Recorded data
-- Begin --
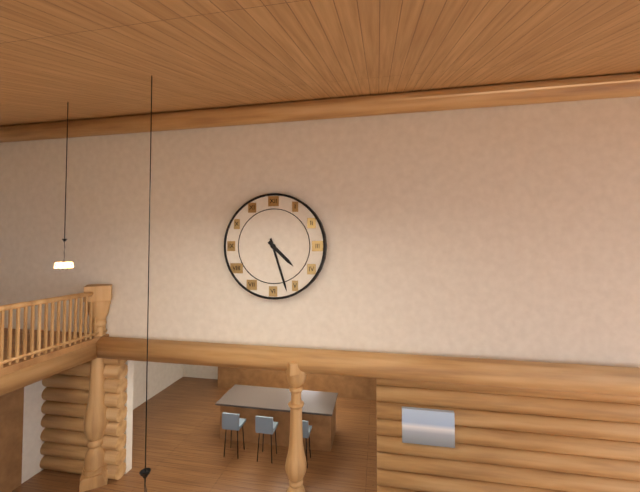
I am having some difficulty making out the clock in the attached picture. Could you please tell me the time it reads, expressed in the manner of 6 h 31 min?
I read 4 h 27 min
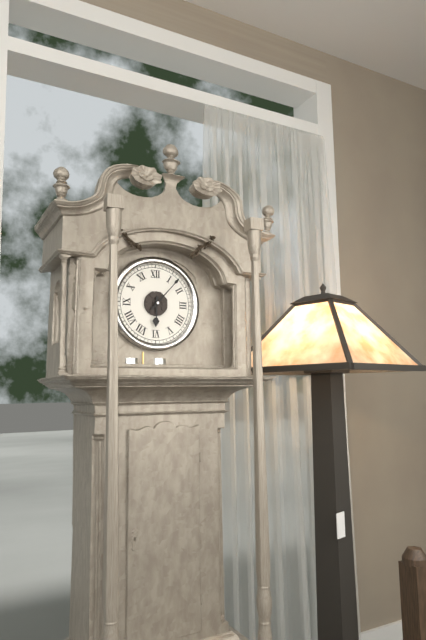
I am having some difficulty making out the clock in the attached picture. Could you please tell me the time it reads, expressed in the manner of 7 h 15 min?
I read 6 h 07 min
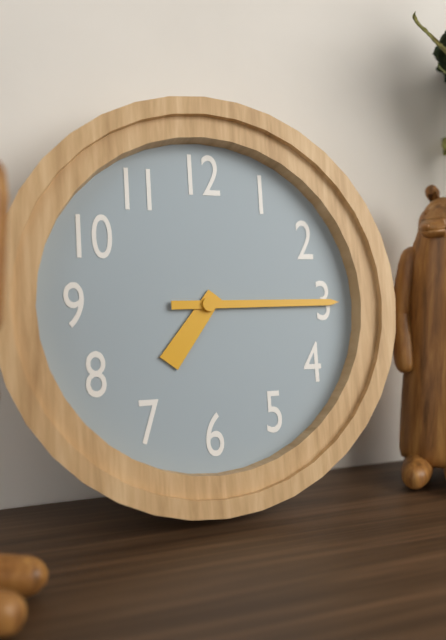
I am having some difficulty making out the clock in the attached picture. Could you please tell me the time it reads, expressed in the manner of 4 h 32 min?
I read 7 h 15 min
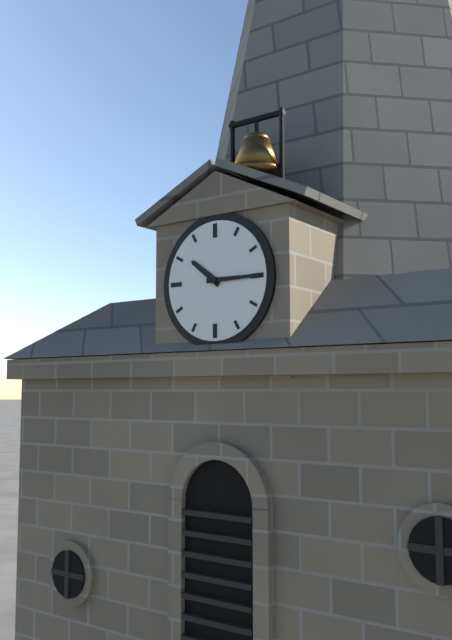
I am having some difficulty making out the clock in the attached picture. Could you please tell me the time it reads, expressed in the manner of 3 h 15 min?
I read 10 h 15 min
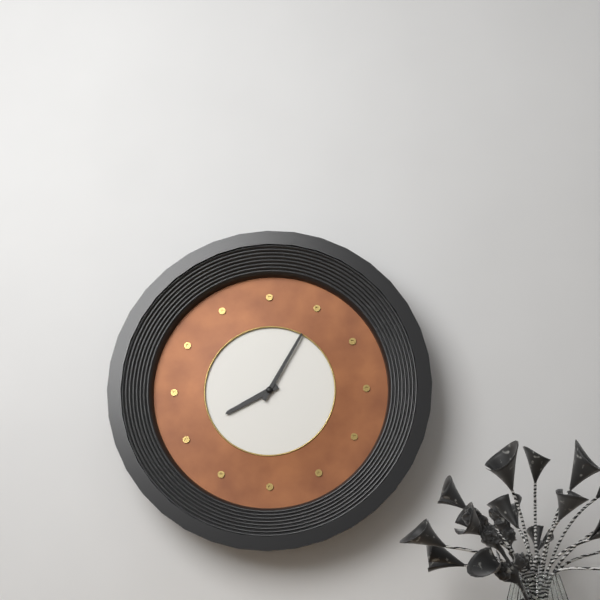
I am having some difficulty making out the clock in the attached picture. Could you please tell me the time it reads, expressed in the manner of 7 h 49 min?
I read 8 h 05 min
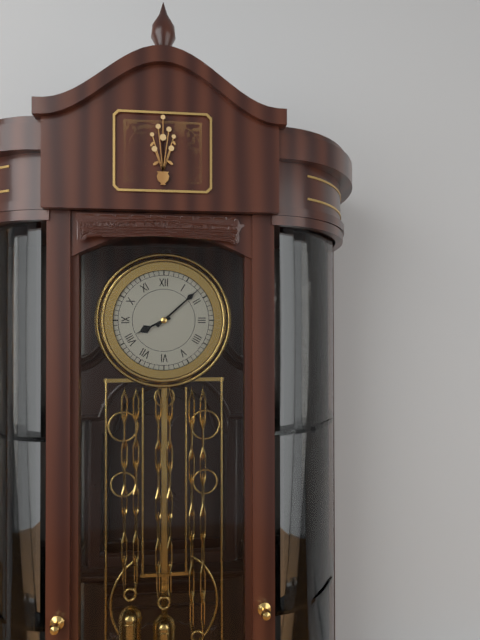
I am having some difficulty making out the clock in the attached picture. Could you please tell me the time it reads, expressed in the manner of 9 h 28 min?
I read 8 h 08 min
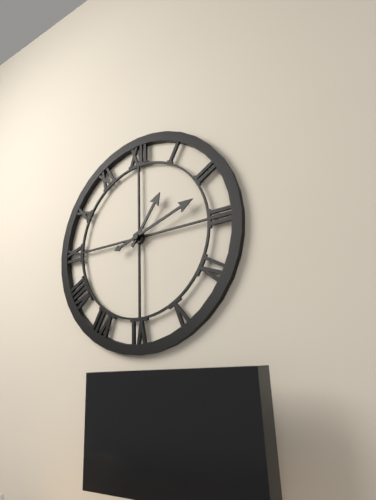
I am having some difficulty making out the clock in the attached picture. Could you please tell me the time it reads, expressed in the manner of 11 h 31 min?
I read 1 h 12 min
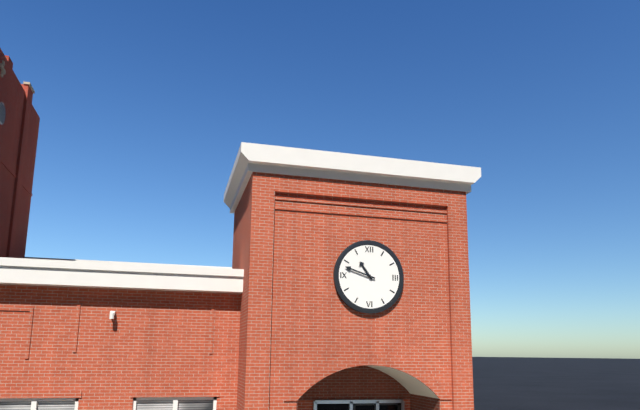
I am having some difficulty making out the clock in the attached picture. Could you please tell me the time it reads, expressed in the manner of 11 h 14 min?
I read 10 h 48 min
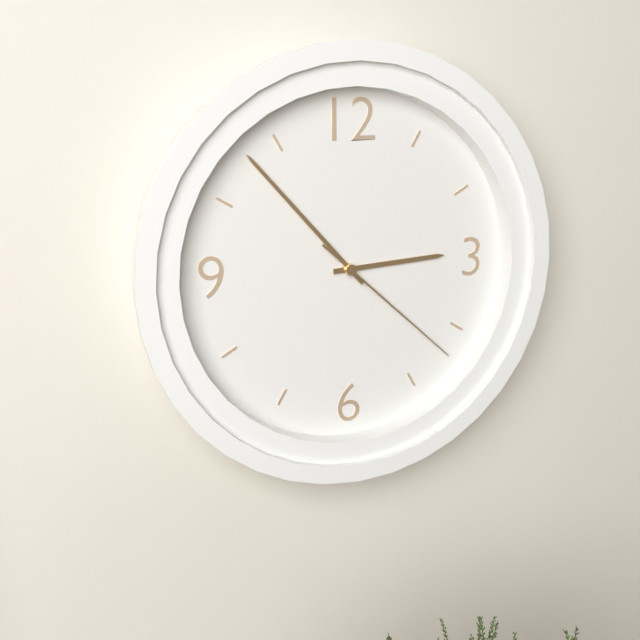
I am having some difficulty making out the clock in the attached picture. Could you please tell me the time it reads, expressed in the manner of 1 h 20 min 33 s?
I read 2 h 53 min 22 s
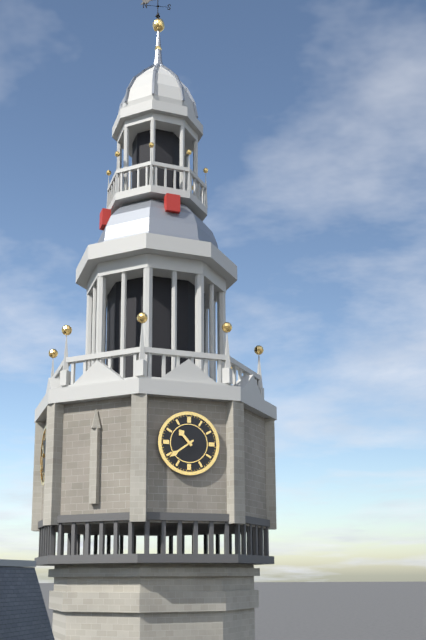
-- End --
What is required
Copy all of the material above word for word, leaving out the pictures.

Output
I am having some difficulty making out the clock in the attached picture. Could you please tell me the time it reads, expressed in the manner of 6 h 31 min?
I read 4 h 27 min
I am having some difficulty making out the clock in the attached picture. Could you please tell me the time it reads, expressed in the manner of 7 h 15 min?
I read 6 h 07 min
I am having some difficulty making out the clock in the attached picture. Could you please tell me the time it reads, expressed in the manner of 4 h 32 min?
I read 7 h 15 min
I am having some difficulty making out the clock in the attached picture. Could you please tell me the time it reads, expressed in the manner of 3 h 15 min?
I read 10 h 15 min
I am having some difficulty making out the clock in the attached picture. Could you please tell me the time it reads, expressed in the manner of 7 h 49 min?
I read 8 h 05 min
I am having some difficulty making out the clock in the attached picture. Could you please tell me the time it reads, expressed in the manner of 9 h 28 min?
I read 8 h 08 min
I am having some difficulty making out the clock in the attached picture. Could you please tell me the time it reads, expressed in the manner of 11 h 31 min?
I read 1 h 12 min
I am having some difficulty making out the clock in the attached picture. Could you please tell me the time it reads, expressed in the manner of 11 h 14 min?
I read 10 h 48 min
I am having some difficulty making out the clock in the attached picture. Could you please tell me the time it reads, expressed in the manner of 1 h 20 min 33 s?
I read 2 h 53 min 22 s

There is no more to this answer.